Penghinaan Kiai dan Hilangnya Kepekaan Kultural

20 hours ago 8

Oleh : Mas Alamil Huda, Jurnalis Republika

REPUBLIKA.CO.ID, JAKARTA -- Trans7 menyentuh sisi paling sensitif dalam dunia pesantren. Yang diusik adalah kehormatan kiai. Sangat berani, terlepas dari semua itu dengan atau tanpa kalkulasi. Apalagi bahan konten tayangan diambil dari potongan-potongan video amatir entah dari mana, kemudian dinarasikan secara serampangan dengan intonasi yang menguatkan kesan mengejek dan merendahkan.

Saya tidak tahu apakah produser tahu bahwa video yang dijadikan objek konten itu adalah Pondok Pesantren Lirboyo dan KH Anwar Manshur. Yang pasti, pembuatan konten program seperti itu tentu terencana. Artinya, ada waktu untuk menimbang segala konsekuesi sebelum tampil di layar kaya. Tapi saya tak tahu juga apakah konsekuensi itu dikalkulasi atau paling tidak dipikirkan. Jika tidak, sembrono namanya. Jika sadar dan disengaja, ini bisa beda cerita.

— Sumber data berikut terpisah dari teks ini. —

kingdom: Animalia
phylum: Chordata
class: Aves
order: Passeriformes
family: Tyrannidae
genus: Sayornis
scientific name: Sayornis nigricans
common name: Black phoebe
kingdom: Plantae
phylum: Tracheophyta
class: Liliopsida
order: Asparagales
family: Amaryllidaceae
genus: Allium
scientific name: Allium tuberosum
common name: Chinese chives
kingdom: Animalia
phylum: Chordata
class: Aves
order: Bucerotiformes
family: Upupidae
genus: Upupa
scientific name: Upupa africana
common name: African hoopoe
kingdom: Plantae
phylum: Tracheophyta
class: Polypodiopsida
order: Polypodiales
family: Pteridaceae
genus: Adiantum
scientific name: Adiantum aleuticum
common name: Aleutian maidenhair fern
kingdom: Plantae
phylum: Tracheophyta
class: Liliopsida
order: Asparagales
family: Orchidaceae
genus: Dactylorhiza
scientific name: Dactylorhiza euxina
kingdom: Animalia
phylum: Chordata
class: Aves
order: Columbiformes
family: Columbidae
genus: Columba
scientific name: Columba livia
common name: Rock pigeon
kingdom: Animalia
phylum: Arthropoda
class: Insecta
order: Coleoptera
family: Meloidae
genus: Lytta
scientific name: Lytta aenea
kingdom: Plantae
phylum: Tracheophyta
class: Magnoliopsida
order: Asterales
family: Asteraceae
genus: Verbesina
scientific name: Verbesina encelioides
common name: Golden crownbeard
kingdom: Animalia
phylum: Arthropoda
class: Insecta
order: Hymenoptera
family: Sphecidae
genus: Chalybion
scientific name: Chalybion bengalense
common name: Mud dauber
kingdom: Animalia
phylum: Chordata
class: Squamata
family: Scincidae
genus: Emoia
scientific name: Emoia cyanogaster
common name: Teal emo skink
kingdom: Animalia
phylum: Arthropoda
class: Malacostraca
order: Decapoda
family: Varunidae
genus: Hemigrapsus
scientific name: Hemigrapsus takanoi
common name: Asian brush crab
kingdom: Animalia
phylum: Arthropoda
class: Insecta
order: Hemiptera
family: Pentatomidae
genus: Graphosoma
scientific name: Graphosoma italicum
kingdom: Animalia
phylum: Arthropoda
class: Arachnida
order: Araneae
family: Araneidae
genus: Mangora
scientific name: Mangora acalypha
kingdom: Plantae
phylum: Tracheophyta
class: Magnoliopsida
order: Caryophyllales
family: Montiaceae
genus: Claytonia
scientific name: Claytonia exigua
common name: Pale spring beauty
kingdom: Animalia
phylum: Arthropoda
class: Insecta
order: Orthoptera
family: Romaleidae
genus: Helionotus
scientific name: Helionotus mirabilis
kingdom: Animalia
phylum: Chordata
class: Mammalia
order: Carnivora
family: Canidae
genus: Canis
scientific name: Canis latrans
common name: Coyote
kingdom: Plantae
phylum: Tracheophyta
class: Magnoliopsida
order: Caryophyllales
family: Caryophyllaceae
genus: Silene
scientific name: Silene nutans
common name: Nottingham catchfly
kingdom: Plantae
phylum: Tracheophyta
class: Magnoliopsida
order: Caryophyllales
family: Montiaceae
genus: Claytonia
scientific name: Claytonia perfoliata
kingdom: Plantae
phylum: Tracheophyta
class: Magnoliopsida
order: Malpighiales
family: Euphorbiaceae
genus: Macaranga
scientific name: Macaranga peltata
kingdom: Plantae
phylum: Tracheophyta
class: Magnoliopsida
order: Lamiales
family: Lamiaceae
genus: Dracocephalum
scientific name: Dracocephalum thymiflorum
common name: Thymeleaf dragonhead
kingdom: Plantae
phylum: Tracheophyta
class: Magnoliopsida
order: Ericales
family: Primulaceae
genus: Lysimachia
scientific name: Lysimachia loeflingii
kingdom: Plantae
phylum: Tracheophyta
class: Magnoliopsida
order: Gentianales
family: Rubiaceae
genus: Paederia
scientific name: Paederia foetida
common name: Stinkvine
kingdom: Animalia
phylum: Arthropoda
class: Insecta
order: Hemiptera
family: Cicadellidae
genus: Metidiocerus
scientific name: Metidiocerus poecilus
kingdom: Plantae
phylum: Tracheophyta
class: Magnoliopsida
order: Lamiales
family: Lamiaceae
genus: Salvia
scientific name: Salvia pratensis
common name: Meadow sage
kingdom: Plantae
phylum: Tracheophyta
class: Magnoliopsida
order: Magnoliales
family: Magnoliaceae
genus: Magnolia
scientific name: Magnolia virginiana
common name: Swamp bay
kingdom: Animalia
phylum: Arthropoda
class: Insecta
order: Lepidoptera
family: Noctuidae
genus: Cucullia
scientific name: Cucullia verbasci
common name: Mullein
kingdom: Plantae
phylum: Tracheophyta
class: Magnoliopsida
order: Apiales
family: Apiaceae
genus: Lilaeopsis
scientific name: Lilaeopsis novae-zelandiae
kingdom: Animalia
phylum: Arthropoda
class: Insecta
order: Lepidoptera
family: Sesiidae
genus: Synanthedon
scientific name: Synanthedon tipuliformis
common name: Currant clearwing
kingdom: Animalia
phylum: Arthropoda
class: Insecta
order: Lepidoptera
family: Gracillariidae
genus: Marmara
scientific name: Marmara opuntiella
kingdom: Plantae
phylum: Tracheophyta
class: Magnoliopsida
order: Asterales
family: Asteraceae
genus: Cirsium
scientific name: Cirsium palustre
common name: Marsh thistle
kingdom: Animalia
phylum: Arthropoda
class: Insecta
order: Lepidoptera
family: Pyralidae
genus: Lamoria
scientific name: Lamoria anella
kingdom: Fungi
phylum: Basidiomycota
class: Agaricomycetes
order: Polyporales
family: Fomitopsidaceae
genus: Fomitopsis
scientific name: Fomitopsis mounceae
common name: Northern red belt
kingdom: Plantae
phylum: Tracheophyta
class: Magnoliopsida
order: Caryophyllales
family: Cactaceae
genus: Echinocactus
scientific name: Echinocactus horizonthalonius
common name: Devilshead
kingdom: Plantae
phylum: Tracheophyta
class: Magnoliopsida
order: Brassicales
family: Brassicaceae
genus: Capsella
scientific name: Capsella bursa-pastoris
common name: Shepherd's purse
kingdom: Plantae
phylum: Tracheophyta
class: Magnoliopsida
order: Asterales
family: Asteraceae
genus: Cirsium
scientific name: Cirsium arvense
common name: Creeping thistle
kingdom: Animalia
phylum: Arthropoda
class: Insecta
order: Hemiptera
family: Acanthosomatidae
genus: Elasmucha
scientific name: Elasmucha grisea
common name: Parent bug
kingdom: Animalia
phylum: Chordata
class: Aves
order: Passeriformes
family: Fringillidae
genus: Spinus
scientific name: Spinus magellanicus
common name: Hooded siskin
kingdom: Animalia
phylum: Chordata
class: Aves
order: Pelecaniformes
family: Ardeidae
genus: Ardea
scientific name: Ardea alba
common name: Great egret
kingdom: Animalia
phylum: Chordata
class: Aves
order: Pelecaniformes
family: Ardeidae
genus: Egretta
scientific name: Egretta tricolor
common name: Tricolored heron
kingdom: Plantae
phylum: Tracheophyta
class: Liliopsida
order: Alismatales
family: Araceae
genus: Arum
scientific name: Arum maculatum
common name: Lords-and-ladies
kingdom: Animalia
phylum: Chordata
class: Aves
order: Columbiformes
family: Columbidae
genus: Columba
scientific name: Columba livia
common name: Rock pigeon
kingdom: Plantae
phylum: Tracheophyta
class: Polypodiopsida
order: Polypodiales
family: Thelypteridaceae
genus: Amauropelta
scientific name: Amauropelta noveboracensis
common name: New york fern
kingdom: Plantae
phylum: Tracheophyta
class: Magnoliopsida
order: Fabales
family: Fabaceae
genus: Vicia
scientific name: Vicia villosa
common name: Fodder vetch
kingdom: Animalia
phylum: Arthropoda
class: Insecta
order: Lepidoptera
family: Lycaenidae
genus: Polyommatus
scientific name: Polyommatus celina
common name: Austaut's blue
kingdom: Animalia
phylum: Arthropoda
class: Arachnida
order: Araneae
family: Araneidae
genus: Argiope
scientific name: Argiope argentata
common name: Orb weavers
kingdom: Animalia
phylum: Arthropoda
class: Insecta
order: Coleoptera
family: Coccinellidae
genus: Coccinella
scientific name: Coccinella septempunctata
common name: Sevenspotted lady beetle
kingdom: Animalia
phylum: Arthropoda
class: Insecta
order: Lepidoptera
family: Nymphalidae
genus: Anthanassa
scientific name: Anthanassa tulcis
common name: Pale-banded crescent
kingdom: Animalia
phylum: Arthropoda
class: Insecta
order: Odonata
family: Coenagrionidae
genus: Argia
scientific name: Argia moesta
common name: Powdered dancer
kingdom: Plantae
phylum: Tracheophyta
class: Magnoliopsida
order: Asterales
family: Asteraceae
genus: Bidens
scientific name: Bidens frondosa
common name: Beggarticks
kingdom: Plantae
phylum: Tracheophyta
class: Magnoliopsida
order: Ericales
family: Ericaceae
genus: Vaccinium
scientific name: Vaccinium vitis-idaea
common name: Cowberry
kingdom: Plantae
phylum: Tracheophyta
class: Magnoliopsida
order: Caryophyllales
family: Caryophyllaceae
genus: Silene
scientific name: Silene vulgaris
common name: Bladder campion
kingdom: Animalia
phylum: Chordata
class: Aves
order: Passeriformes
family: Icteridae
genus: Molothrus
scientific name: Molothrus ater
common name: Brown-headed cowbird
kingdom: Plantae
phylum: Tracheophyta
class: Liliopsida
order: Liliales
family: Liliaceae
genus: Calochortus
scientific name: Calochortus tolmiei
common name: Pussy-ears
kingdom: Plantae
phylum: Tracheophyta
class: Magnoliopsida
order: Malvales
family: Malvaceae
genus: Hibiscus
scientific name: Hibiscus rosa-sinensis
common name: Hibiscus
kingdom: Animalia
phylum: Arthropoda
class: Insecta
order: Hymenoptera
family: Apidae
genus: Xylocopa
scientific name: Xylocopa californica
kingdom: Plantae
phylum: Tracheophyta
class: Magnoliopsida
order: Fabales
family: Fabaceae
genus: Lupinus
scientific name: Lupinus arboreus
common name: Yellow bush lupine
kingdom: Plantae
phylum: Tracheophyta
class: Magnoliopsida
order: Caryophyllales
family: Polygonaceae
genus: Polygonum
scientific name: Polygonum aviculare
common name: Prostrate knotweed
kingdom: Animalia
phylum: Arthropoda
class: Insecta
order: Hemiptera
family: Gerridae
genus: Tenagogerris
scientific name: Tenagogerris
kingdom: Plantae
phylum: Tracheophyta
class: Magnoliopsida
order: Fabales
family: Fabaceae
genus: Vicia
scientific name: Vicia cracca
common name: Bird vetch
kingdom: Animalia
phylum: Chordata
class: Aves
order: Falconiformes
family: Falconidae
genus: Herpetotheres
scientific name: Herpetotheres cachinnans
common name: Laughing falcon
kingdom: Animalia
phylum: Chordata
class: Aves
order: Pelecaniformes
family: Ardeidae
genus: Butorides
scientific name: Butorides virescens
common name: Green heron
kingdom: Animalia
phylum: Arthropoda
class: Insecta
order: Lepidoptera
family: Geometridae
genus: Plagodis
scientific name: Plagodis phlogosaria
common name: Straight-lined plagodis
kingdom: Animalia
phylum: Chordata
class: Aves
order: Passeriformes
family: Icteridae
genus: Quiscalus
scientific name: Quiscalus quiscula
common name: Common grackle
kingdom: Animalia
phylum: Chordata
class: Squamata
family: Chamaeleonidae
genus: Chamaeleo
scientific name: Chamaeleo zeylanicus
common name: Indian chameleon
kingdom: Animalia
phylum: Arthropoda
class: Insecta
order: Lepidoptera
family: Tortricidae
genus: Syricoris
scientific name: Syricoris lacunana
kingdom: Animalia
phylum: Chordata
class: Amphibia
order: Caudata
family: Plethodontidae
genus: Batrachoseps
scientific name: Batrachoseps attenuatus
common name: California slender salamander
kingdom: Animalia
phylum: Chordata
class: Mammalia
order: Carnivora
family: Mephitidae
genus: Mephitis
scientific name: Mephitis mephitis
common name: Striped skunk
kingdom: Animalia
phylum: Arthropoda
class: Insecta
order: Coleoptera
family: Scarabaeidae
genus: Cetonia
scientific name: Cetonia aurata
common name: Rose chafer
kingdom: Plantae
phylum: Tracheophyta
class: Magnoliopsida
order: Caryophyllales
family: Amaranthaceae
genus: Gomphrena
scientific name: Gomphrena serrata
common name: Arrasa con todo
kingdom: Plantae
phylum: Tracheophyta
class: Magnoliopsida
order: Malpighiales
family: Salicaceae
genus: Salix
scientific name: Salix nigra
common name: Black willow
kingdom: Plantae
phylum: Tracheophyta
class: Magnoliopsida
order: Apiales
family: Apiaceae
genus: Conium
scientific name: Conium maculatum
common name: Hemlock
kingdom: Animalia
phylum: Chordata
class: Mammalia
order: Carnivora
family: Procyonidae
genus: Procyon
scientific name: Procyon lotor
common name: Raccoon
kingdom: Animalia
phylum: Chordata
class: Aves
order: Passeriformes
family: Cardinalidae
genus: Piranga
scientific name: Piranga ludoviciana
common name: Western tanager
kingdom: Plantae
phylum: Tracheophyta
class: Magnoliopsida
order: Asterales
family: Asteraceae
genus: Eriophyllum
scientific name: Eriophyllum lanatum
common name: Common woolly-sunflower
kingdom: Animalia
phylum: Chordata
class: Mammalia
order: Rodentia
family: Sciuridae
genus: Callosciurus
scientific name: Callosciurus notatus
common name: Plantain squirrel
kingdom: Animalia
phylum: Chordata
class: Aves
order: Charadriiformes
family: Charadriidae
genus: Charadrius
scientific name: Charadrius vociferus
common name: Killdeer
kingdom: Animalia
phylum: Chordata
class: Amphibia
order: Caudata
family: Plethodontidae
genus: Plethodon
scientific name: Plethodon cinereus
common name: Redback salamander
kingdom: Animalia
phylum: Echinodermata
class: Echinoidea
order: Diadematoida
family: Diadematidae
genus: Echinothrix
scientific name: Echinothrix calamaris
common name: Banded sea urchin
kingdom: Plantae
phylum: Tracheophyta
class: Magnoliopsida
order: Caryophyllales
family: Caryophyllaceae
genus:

Kini, semua sudah terjadi dan bergulir liar. Para santri di seluruh Nusantara sudah kadung terluka. Luka yang lebar ini tak akan sembuh dalam waktu dekat atau sekejap. Bagi masyarakat pesantren, tayangan Trans7 itu tidak lagi sekadar kekeliruan editorial. Mereka akan melihat produk tersebut sebagai bentuk pelecehan simbolik terhadap pesantren sekaligus kiai.

Dalam dunia pesantren, santri dengan kiai bukan tentang raja dan sahaya, apalagi relasi transaksional seperti narasi 'amplop' dalam tayangan. Santri dan kiainya terikat dalam relasi moral dan spiritual yang amat dalam. Santri memberi penghormatan kepada kiainya karena ilmu. Tapi, haruskah sampai ngesot untuk mencium tangan? Setidaknya, para santri belajar adabul 'alim wal muta'allim, kitab tentang etika orang berilmu dan pencari ilmu, keutamaan ilmu, keutamaan belajar dan mengajarkannya, serta adab untuk mendapatkannya.

Penghormatan terhadap kiai bukanlah ekspresi ketundukan membuta. Ia adalah laku adab, bagian dari tradisi ta’dzim yang menjadi ruh pendidikan Islam klasik. Santri menunduk, mencium tangan, bahkan berjalan jongkok atau bahkan ngesot di hadapan kiai bukan karena kiai dianggap lebih tinggi secara sosial. Itu adalah simbol penghormatan terhadap ilmu.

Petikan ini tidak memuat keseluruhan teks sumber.